[Collected data entries]
**********

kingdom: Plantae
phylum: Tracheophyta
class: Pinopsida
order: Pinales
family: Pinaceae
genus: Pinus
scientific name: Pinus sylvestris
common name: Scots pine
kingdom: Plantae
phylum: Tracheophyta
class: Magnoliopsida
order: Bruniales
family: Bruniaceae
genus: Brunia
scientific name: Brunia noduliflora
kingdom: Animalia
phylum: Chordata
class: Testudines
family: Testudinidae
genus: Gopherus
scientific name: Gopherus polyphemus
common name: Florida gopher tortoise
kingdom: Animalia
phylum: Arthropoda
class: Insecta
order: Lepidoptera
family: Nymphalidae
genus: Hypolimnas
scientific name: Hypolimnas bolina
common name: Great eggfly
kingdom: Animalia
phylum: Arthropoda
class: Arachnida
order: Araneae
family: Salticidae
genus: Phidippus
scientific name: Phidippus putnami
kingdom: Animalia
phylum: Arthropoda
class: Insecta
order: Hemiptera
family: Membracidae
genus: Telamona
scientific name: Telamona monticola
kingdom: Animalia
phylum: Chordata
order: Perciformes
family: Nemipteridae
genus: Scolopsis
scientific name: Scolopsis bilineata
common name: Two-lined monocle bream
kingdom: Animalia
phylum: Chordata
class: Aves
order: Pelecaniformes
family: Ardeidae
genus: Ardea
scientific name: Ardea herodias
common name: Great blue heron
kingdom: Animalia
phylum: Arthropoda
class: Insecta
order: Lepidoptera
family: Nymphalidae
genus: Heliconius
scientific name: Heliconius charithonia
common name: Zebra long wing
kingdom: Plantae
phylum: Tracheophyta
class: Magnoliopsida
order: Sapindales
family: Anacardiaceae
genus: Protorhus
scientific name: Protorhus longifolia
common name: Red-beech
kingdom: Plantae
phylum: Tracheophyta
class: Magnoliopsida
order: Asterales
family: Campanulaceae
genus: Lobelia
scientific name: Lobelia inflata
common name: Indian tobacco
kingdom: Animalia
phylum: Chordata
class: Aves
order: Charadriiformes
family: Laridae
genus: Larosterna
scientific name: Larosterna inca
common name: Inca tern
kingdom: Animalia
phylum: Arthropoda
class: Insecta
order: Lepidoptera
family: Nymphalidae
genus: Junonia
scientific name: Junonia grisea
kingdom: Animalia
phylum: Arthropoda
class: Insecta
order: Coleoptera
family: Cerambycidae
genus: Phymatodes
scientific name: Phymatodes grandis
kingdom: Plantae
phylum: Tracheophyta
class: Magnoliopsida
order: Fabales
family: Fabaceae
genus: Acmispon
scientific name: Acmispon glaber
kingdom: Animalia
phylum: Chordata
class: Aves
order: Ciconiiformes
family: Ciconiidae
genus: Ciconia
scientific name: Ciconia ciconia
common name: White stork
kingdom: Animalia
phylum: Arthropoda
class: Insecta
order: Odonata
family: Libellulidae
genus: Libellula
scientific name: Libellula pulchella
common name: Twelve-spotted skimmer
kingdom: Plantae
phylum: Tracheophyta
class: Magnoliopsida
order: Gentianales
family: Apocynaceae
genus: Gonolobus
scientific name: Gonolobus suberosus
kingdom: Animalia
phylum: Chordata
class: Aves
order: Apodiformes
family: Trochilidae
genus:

**********

**Directions:**
Reproduce every line of all the items above, unchanged and in the same order.

**Output:**
kingdom: Plantae
phylum: Tracheophyta
class: Pinopsida
order: Pinales
family: Pinaceae
genus: Pinus
scientific name: Pinus sylvestris
common name: Scots pine
kingdom: Plantae
phylum: Tracheophyta
class: Magnoliopsida
order: Bruniales
family: Bruniaceae
genus: Brunia
scientific name: Brunia noduliflora
kingdom: Animalia
phylum: Chordata
class: Testudines
family: Testudinidae
genus: Gopherus
scientific name: Gopherus polyphemus
common name: Florida gopher tortoise
kingdom: Animalia
phylum: Arthropoda
class: Insecta
order: Lepidoptera
family: Nymphalidae
genus: Hypolimnas
scientific name: Hypolimnas bolina
common name: Great eggfly
kingdom: Animalia
phylum: Arthropoda
class: Arachnida
order: Araneae
family: Salticidae
genus: Phidippus
scientific name: Phidippus putnami
kingdom: Animalia
phylum: Arthropoda
class: Insecta
order: Hemiptera
family: Membracidae
genus: Telamona
scientific name: Telamona monticola
kingdom: Animalia
phylum: Chordata
order: Perciformes
family: Nemipteridae
genus: Scolopsis
scientific name: Scolopsis bilineata
common name: Two-lined monocle bream
kingdom: Animalia
phylum: Chordata
class: Aves
order: Pelecaniformes
family: Ardeidae
genus: Ardea
scientific name: Ardea herodias
common name: Great blue heron
kingdom: Animalia
phylum: Arthropoda
class: Insecta
order: Lepidoptera
family: Nymphalidae
genus: Heliconius
scientific name: Heliconius charithonia
common name: Zebra long wing
kingdom: Plantae
phylum: Tracheophyta
class: Magnoliopsida
order: Sapindales
family: Anacardiaceae
genus: Protorhus
scientific name: Protorhus longifolia
common name: Red-beech
kingdom: Plantae
phylum: Tracheophyta
class: Magnoliopsida
order: Asterales
family: Campanulaceae
genus: Lobelia
scientific name: Lobelia inflata
common name: Indian tobacco
kingdom: Animalia
phylum: Chordata
class: Aves
order: Charadriiformes
family: Laridae
genus: Larosterna
scientific name: Larosterna inca
common name: Inca tern
kingdom: Animalia
phylum: Arthropoda
class: Insecta
order: Lepidoptera
family: Nymphalidae
genus: Junonia
scientific name: Junonia grisea
kingdom: Animalia
phylum: Arthropoda
class: Insecta
order: Coleoptera
family: Cerambycidae
genus: Phymatodes
scientific name: Phymatodes grandis
kingdom: Plantae
phylum: Tracheophyta
class: Magnoliopsida
order: Fabales
family: Fabaceae
genus: Acmispon
scientific name: Acmispon glaber
kingdom: Animalia
phylum: Chordata
class: Aves
order: Ciconiiformes
family: Ciconiidae
genus: Ciconia
scientific name: Ciconia ciconia
common name: White stork
kingdom: Animalia
phylum: Arthropoda
class: Insecta
order: Odonata
family: Libellulidae
genus: Libellula
scientific name: Libellula pulchella
common name: Twelve-spotted skimmer
kingdom: Plantae
phylum: Tracheophyta
class: Magnoliopsida
order: Gentianales
family: Apocynaceae
genus: Gonolobus
scientific name: Gonolobus suberosus
kingdom: Animalia
phylum: Chordata
class: Aves
order: Apodiformes
family: Trochilidae
genus:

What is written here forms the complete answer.